Researchers have discovered organic compounds, the building blocks of life, near one of the largest craters on the dwarf planet Ceres, which is located in the asteroid belt between Mars and Jupiter.
According to WIONthese findings could provide important insights into Ceres’s potential to harbor life.
Ceres is the largest object in the solar system’s asteroid belt, and beneath its icy surface lie several small reservoirs of salty water. However, the discovery was made near the Ertunet crater, where researchers found evidence of aliphatic compounds: organic chemicals considered essential for life.
Maria Cristina De Sanctis, a planetologist from Italy’s National Institute of Astrophysics, and her team analyzed hundreds of square kilometers around the crater and found that it was covered in these organic chemicals.
The researchers think the compounds formed over the past few million years. Because aliphatic compounds are highly vulnerable to radiation bombarding Ceres’ surface, they conclude that these organic compounds must have emerged from Ceres’ subsurface ocean no later than 10 million years ago.
Using data from NASA’s Dawn mission, which explored Ceres in 2012, the team created similar conditions in the laboratory. By mixing hydrocarbons and aliphatic compounds found near the Ertunet crater, they exposed the sample to intense ultraviolet radiation and ion bombardment.
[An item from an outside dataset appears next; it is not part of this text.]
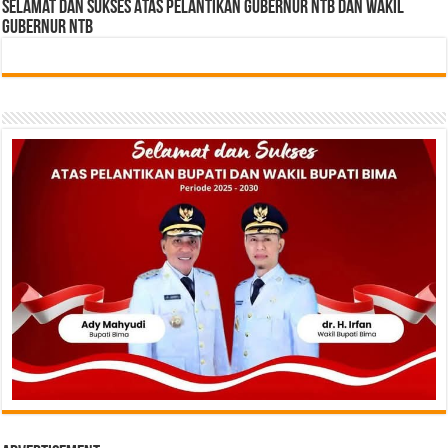
Selamat dan sukses Atas pelantikan Gubernur NTB Dan Wakil
gubernur NTB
This simulated ‘space weathering’ revealed that such compounds could not survive for long on Ceres’ surface under current conditions.
Given the abundance of these organic compounds near the crater, researchers suggest they were deposited relatively recently, within the past 10 million years.
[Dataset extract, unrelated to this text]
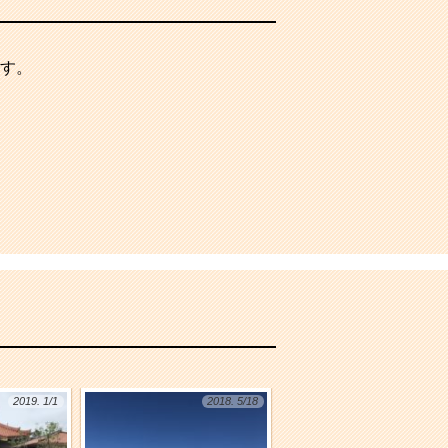
す。
2019. 1/1
2018. 5/18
According to De Sanctis, “The organic compounds discovered near one of Ceres’ craters may have evolved during the existence of Ceres’ ancient ocean, which lasted at least several hundred million years.”
Further modeling confirmed that the organic molecules did not come from asteroid impacts, but were instead formed deep within Ceres itself. While Ceres once housed a vast subterranean ocean, only small parts of it remain today.
Previous studies indicate that interactions between rocks and saltwater are insufficient to generate enough energy to sustain long-term habitability, but these findings point to Ceres’ intriguing potential in the distant past.